I hope wherever you put your bull during the off-season, you have taken into consideration natural shelter and a clean, fresh water supply. The bull will require shade. A clump of trees or manmade cover works equally well. While a single tree in the middle of a wide open pasture may provide shade, it is also a lightning rod. Not a good idea.
Clean, fresh water is a must. If you can furnish it from a well, that would be ideal. A live stream or creek is okay too. How about a pond? That is my least favorite option for a lot of reasons, but if that is your only choice then go with it. Consider fencing the pond out and watering from it via a pipe to a stock tank.
What about feed? Good quality pasture is sufficient for most bulls two years and older coming out of the breeding pasture, but the yearling bull coming off his first breeding season will no doubt require some extra feed to get him back on the mend. He has been preoccupied with other matters and so he will probably be a little on the thin side. Giving him one to 1-1/2% of his body weight in grain daily will do wonders. When you are satisfied he has picked up enough, taper him off and good pasture should see him through the summer and fall. Don't forget about minerals. Let him have free choice access to a loose livestock mineral, preferably one with a 2:1 ratio for calcium to phosphorus. Put it in a "bull proof" feeder. (Do they make such a thing?) I have seen a lot of homemade ones -- probably one of the best was an old skidder tire made so it could roll no more than one revolution and could not be tipped over.
Make sure the bull gets his annual vaccination for the respiratory diseases, clostridials, lepto and vibrio. A good deworming once a year is in order and treat for grubs and lice, too. How about fly control? Horn flies by the thousands take up residence on the bull during the summer. If the bull(s) is/are fairly isolated from other cattle, the larvacide stomach bolus would be the method of choice. Pop'em in when you remove him from the cows and that should be control for 4-5 months. If that's not feasible, then fly tags. Thereare other remedies -- namely, dusts and pour-ons. But if they have to be applied every day or two that is not very feasible. Let the bulls treat themselves if you can.
I guess the most important chore you have during the off-season is the BSE (breeding soundness exam). I cannot imagine turning the bull in with the cows without first checking out his reproductive capabilities each year. The stakes are too high. However, I know there are too few producers doing it. It can't be because cost of the exam is too high...it is only $35-$50 in our area. That's a lot less than losing a calf crop. Maybe it is because there are not many large animal vets providing the service. I doubt it. Again, in my area this is not a problem. It can be done on your farm (you need electricity and water at the corral site) or at the vet clinic. I prefer the latter.
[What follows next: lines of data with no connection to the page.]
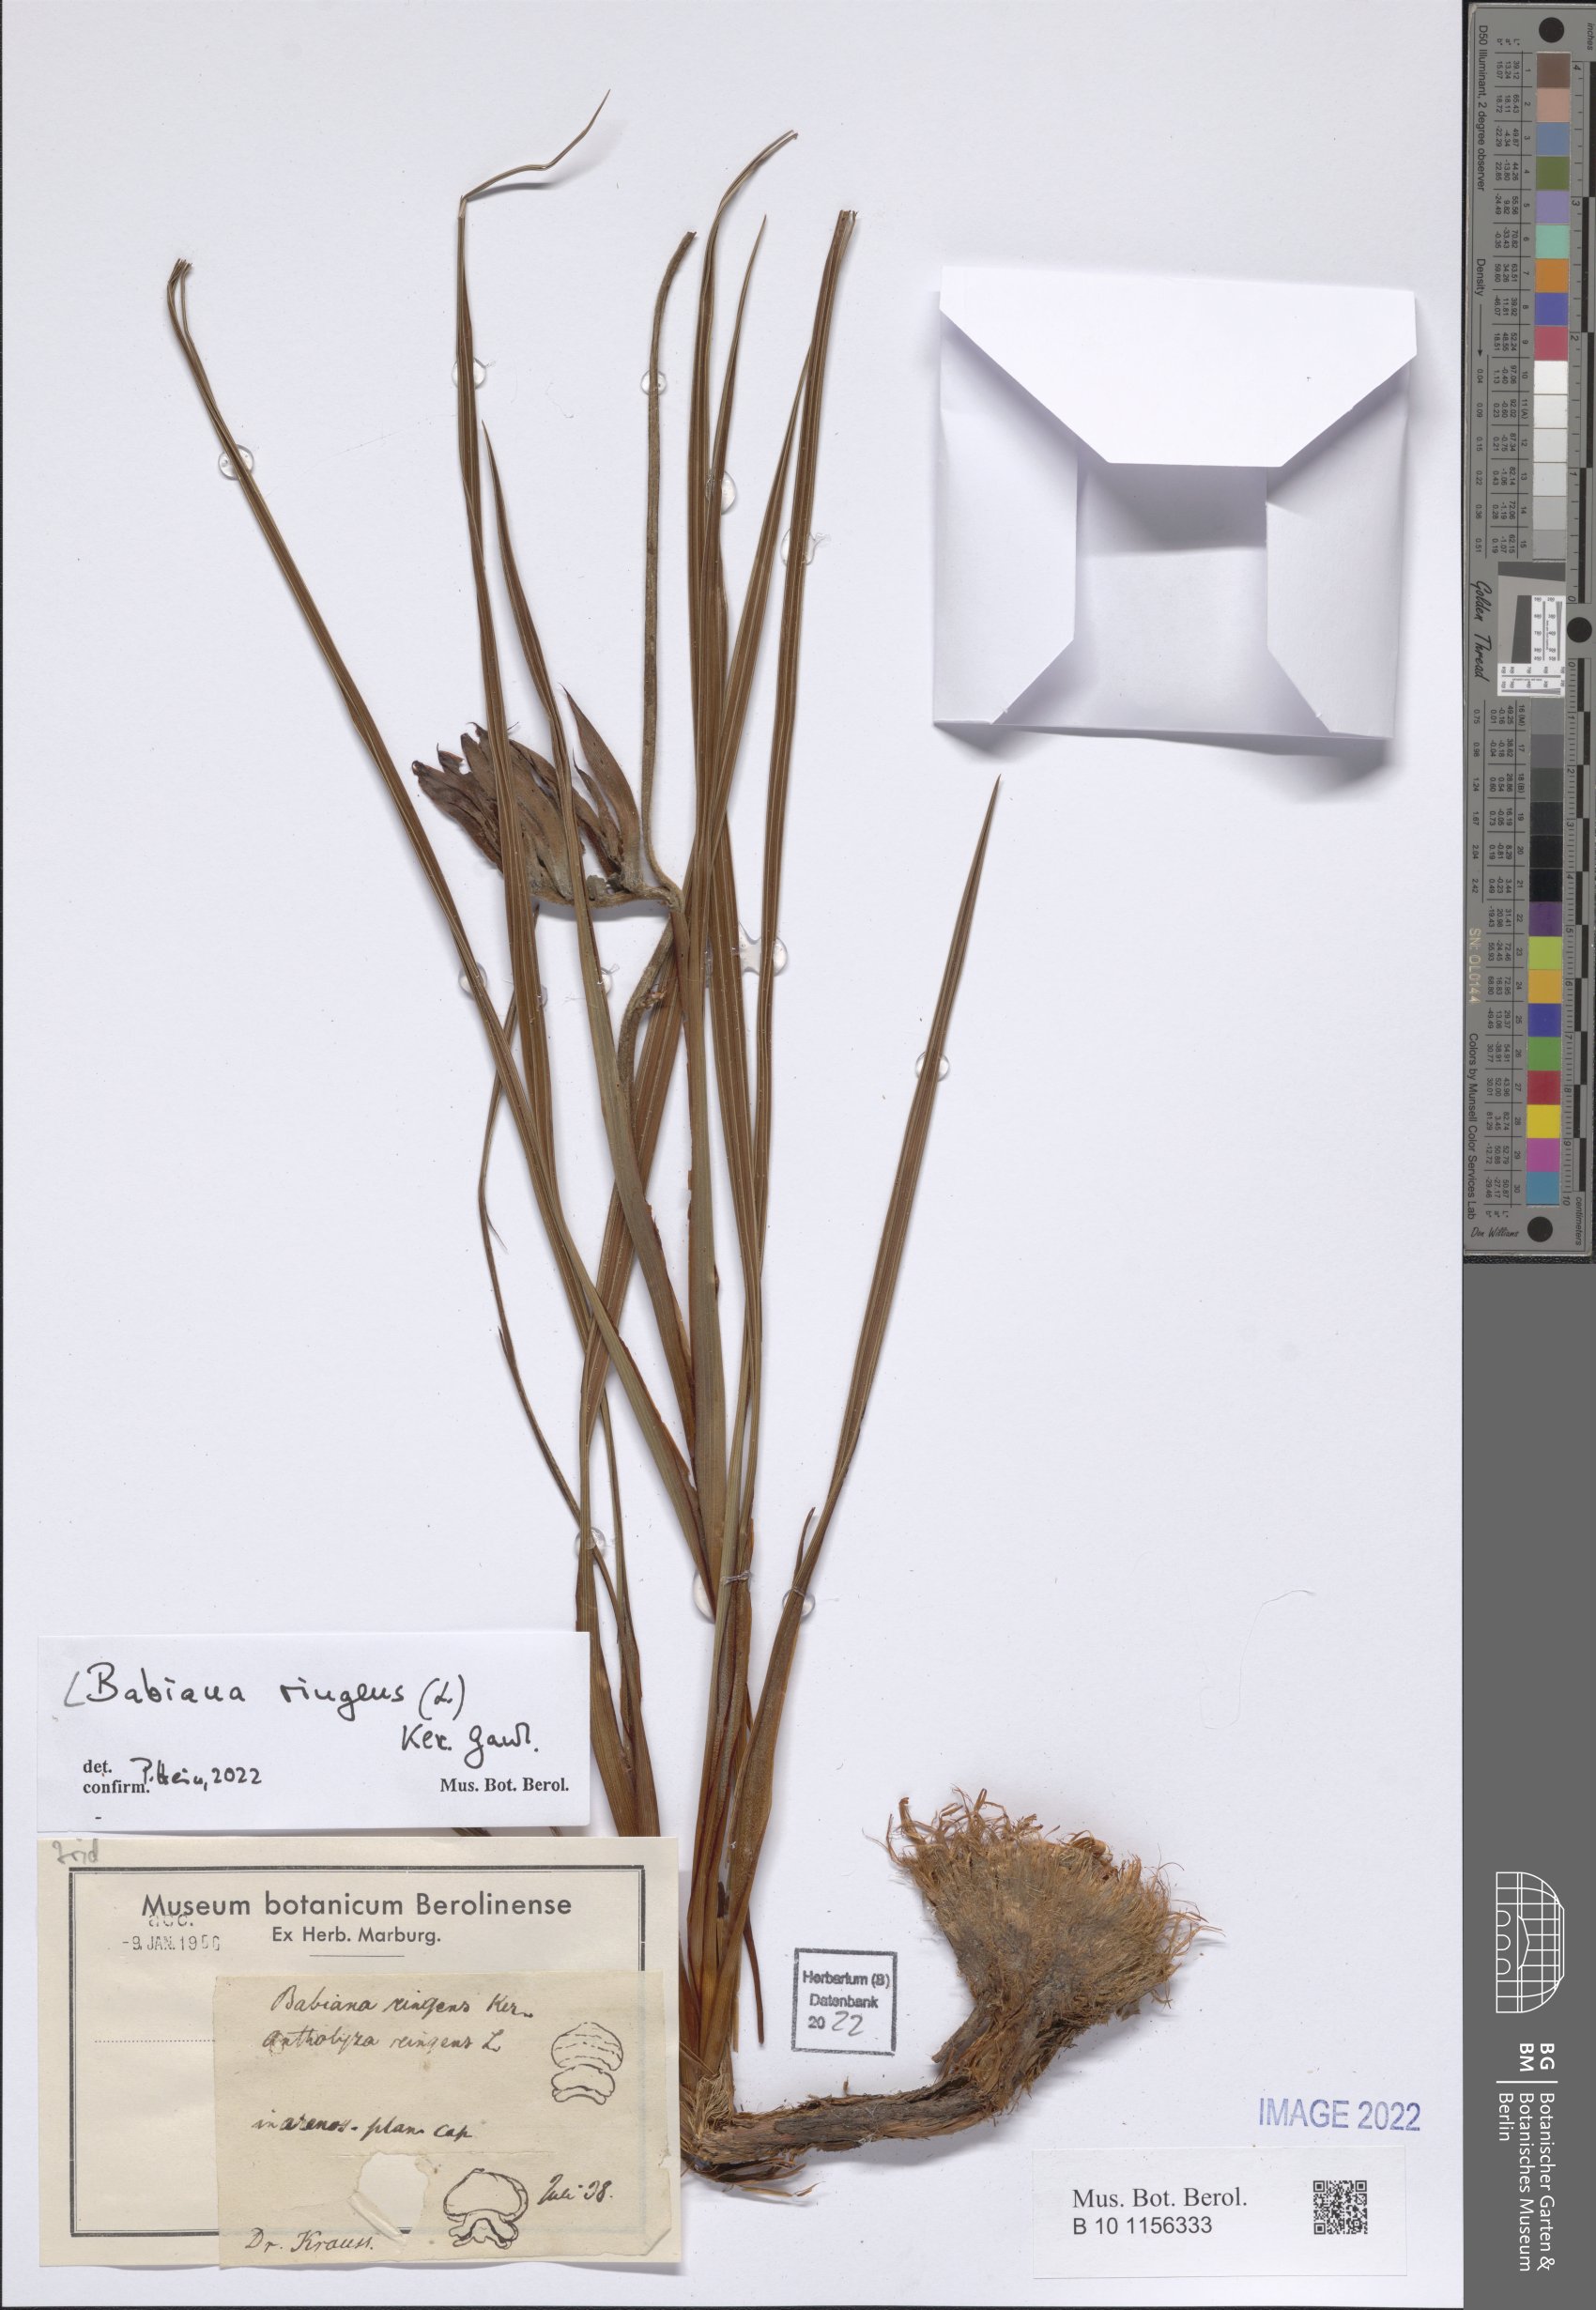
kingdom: Plantae
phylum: Tracheophyta
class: Liliopsida
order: Asparagales
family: Iridaceae
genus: Babiana
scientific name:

Around here, there are several BSE clinics held seasonally ahead of the breeding season. The BSE also takes into account soundness of feet and legs. Maybe your bull is a candidate for a foot trimming to correct a problem. That can be done, too. Is the bull's eyesight important? Very! Bulls see heat activity -- cows attempting to ride each other -- then they go investigate. During the BSE the vet will look for eye problems. The BSE checks everything but libido (sex drive). You have to monitor that when you put the bull with the cows. His equipment may be in working order but if he lacks the desire he is of no value.
Off-season herd-sire management does not have to be a major task. It may seem annoying, but if you take care of your bull, he'll take care of you!